India-US relations seem to have returned from the precipice. The question is where to from here. Now that America has stepped up to its responsibility to help India in its hour of need, much of the anger that was building up against America seems to have dissipated. This keeps bringing us back to the central point of any relationship – that they are seldom if at all on autopilot. They need constant care and nurturing. This is where we have to see the India-US relationship in its broadest scope and understand that this is more than just a single-issue relationship.

There are several aspects and levers to this bilateral. First and foremost are the diaspora, who have been critical in building up the multi-layered engagement. In bad times, they have acted to cushion the blow and in good times, they have acted synergistically to propel the relationship further. Given the delay in the US response, we cannot underestimate how the diaspora pressurised the US government to take the situation seriously and reverse its initial position on vaccine exports. Moreover, several diaspora groups have come together to bypass hiccups and red tape to start ferrying aid in a focused way to target communities where they have personal knowledge of or connection with the conditions involved. In short, they are helping both Indian foreign policy and Indians in need during a time of great national crisis.

The second issue that has arisen is the non-issue of freedom of navigation operations (FONOPS) by the US Navy—specifically where a US Navy destroyer passed through an Indian exclusive economic zone (EEZ). A look at the statistics will show that these operations happened regularly, almost every single year. The fact that India never challenged them shows it really had no intention of blocking navigation in economic zones (as opposed to territorial waters)—a point the US understood quite clearly.

The elephant in the room was always China, where India could at a later date impose navigation restrictions on a reciprocal basis depending on Chinese actions in the South China Sea.
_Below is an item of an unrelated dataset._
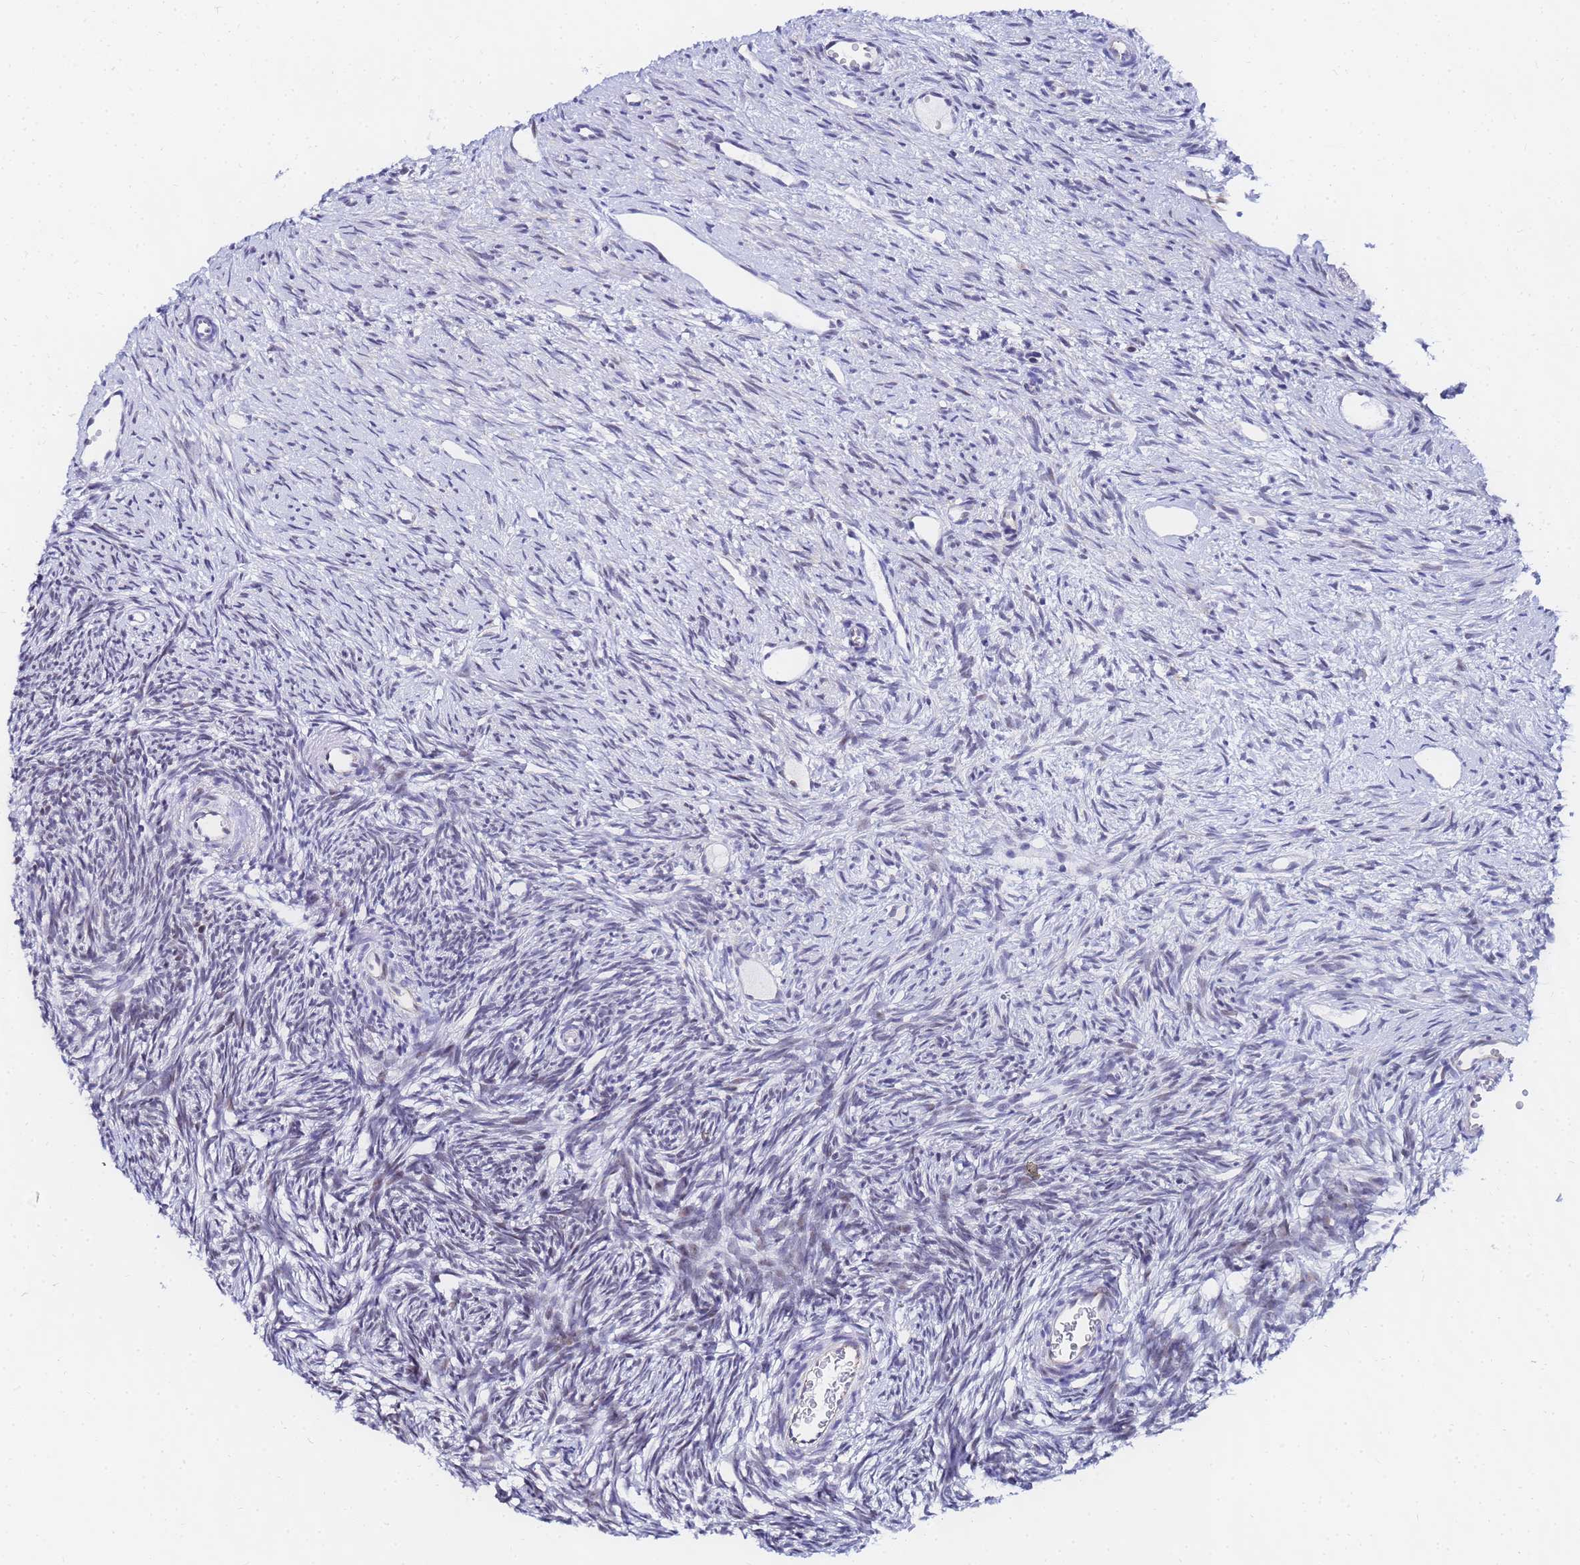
{"staining": {"intensity": "weak", "quantity": ">75%", "location": "cytoplasmic/membranous"}, "tissue": "ovary", "cell_type": "Follicle cells", "image_type": "normal", "snomed": [{"axis": "morphology", "description": "Normal tissue, NOS"}, {"axis": "topography", "description": "Ovary"}], "caption": "The photomicrograph demonstrates staining of normal ovary, revealing weak cytoplasmic/membranous protein staining (brown color) within follicle cells. (DAB (3,3'-diaminobenzidine) IHC, brown staining for protein, blue staining for nuclei).", "gene": "CKMT1A", "patient": {"sex": "female", "age": 51}}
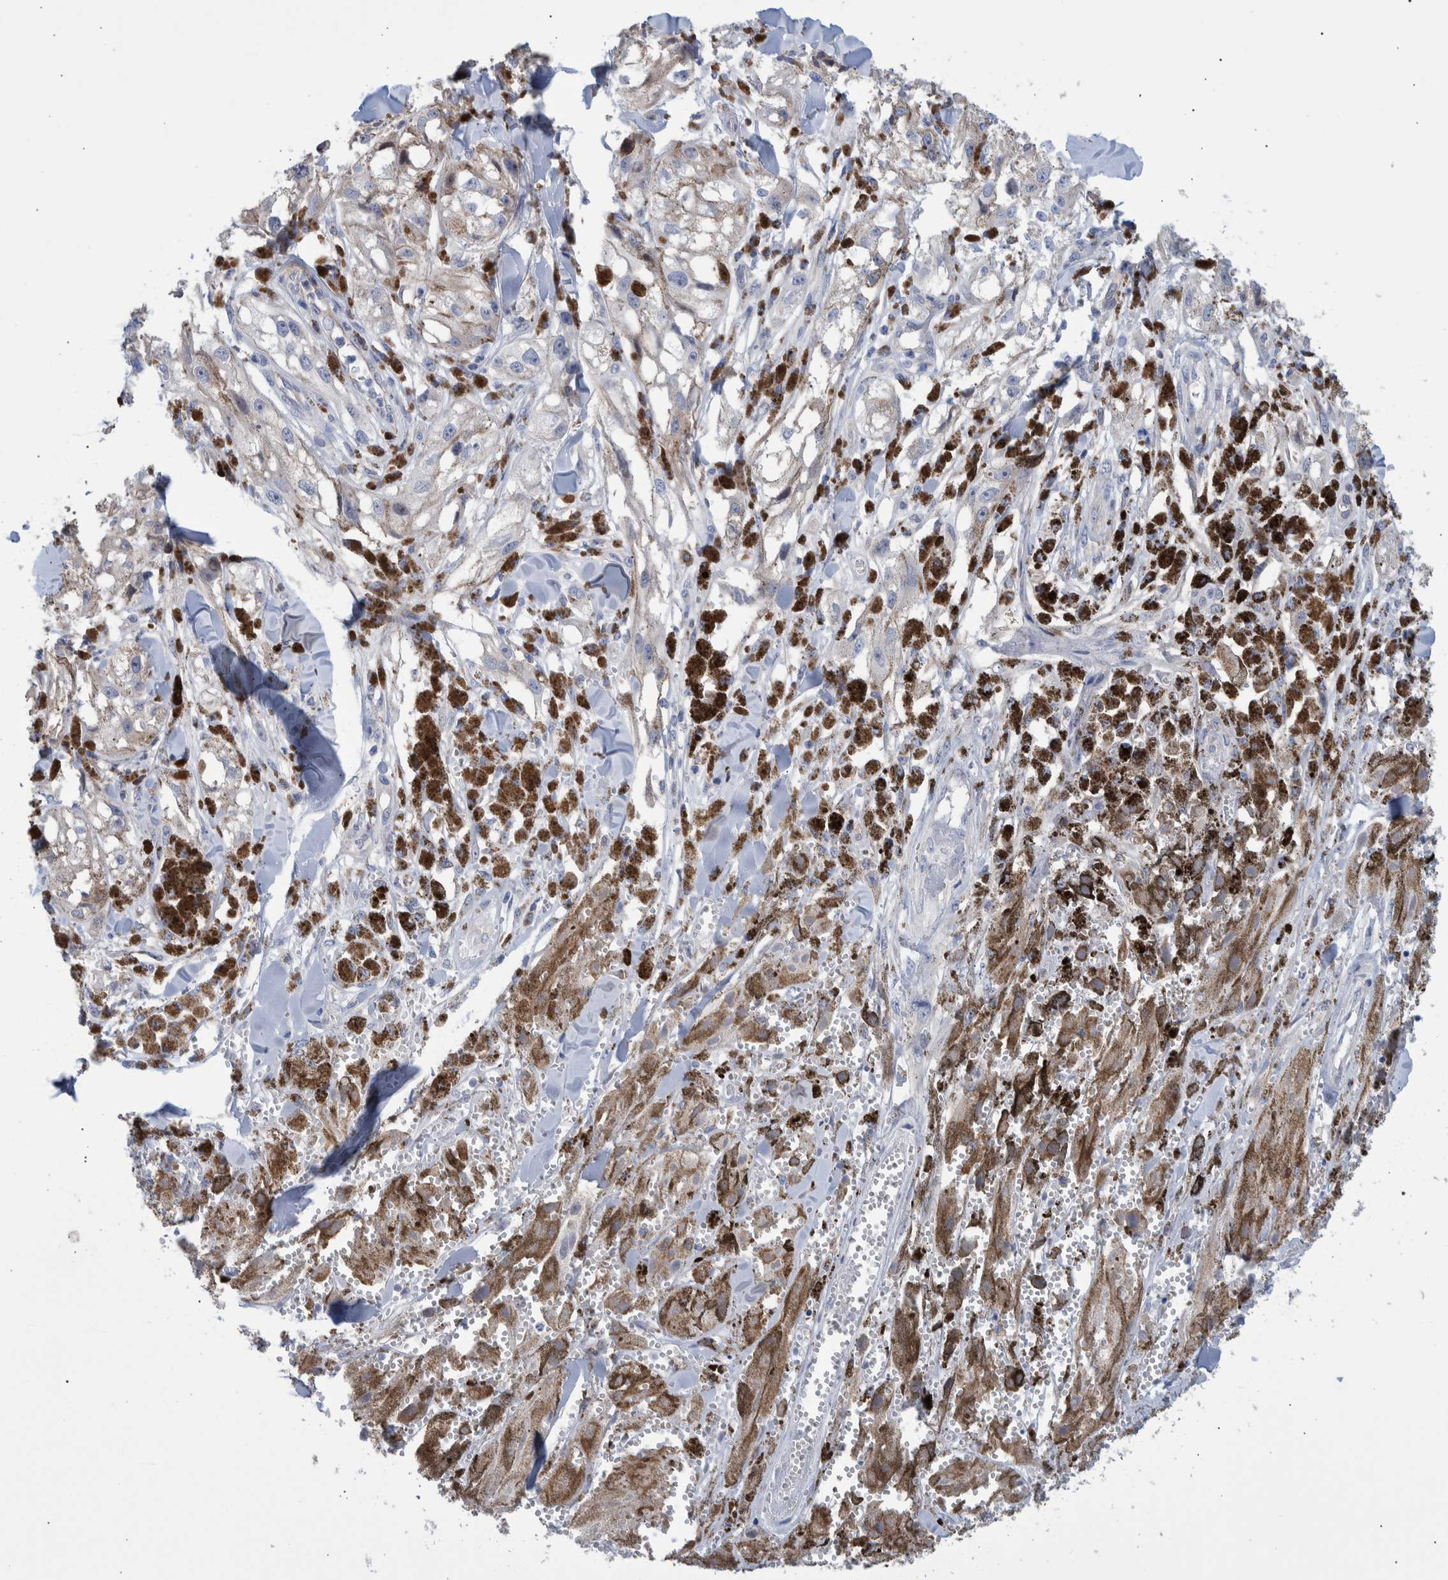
{"staining": {"intensity": "weak", "quantity": "<25%", "location": "cytoplasmic/membranous"}, "tissue": "melanoma", "cell_type": "Tumor cells", "image_type": "cancer", "snomed": [{"axis": "morphology", "description": "Malignant melanoma, NOS"}, {"axis": "topography", "description": "Skin"}], "caption": "This photomicrograph is of melanoma stained with immunohistochemistry to label a protein in brown with the nuclei are counter-stained blue. There is no staining in tumor cells.", "gene": "PPP3CC", "patient": {"sex": "male", "age": 88}}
In fact, one could argue that US FONOPS prior to 2021 were a mutually choreographed ballet, where the US could claim to China “hey look, it’s not just you we’re targeting—we do this to our friends as well”, and India would allow this to happen unfettered to say to China “look the Americans do this to us as well, but we don’t interpret economic zones as territorial waters and we don’t behave badly and petulantly like you do”. Collectively, of course, both India and the US (and presumably China too) understood very clearly and the unnecessary statement put out by the US Navy should at best be seen as an aberration.

There is the pending issue of CAATSA (Countering America’s Adversaries Through Sanctions Act) sanctions on India over the purchase of the Russian S-400 ballistic missile system. The worst-case scenario that people compare this with is US sanctions on Turkey, but remember Turkey and India are not on the same boat. Turkey has a defence system that is highly integrated to the whole of NATO, feeds off the same electronic and human intelligence inputs, and seamlessly integrates with American bases and equipment.

India, on the other hand, has always had disjointed multi-sourced equipment from several different countries. It is not a NATO member, does not make its data links as per NATO standard nor is it integrated into electronic and human intelligence-sharing agreements like Turkey. Clearly then, the parameters of CAATSA that applied to Turkey do not apply to India. Consequently, the road to avoiding CAATSA sanctions is quite simple—realistically, it would involve not co-locating American equipment with Russian, or integrating the sensitive electronic interfaces of Russian and American equipment. This is not an easy task, as it involves some considerable duplication, but the point is that it is not such a tall mountain to climb either in a relationship that is as multi-spectral as the India-US one.

Ultimately, we need to set the temporary blip in anger over the lethargy of America’s COVID response aside. Even as this is being written, the US has swung into action to fast-track export of vaccines, vaccine production equipment, and critical raw materials for vaccine production to India. Again, it is worth noting Ad Nauseam that the India-US relationship is a vast canvas.

The US needs newer and expanding markets that are not bellicose and aggressive like China. India provides that. India needs a partner in human development, in infrastructure development, in increasing the wealth and prosperity of its citizens, and the US market and technology are the easiest and most straightforward path to this.

It will take a significant amount of malignant effort to undo the ties between the two countries—not counting for the fact that Europe’s deep relationship with India and the immense influence it exerts as a force of good in the India-US bilateral. On balance, all is well, but all that is well need attention to keep it well.